### Action item
Every line that contains "Paczka" must be located and copied from the data.

### Data records
====

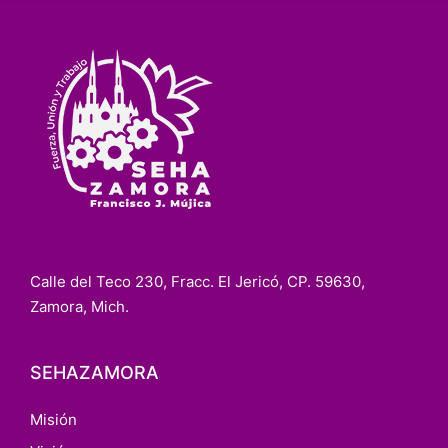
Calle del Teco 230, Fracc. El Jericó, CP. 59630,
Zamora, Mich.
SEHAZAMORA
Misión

====

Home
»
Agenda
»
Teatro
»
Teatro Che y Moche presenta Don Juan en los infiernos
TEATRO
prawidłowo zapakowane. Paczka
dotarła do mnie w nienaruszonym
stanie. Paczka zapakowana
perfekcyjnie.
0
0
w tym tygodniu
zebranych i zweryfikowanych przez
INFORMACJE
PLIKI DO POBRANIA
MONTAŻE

====

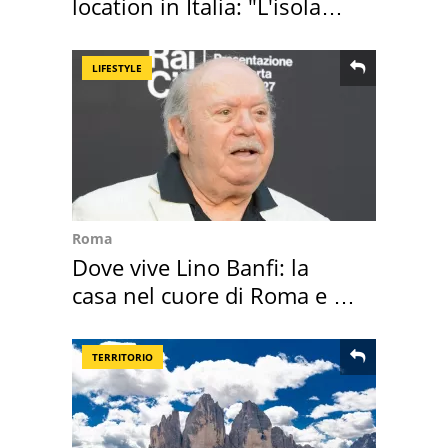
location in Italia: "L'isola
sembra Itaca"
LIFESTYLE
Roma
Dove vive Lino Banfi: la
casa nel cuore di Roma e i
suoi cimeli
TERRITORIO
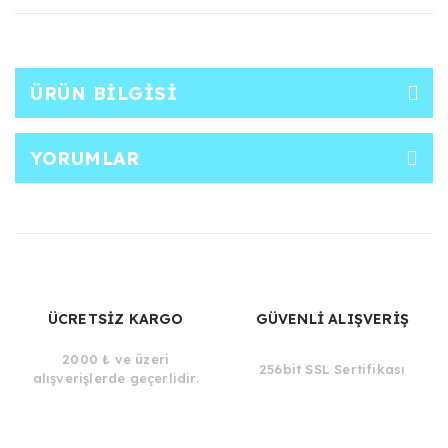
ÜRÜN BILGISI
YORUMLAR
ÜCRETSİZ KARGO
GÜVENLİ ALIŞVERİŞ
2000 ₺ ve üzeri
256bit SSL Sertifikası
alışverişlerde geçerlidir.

====

### Task solution
prawidłowo zapakowane. Paczka
stanie. Paczka zapakowana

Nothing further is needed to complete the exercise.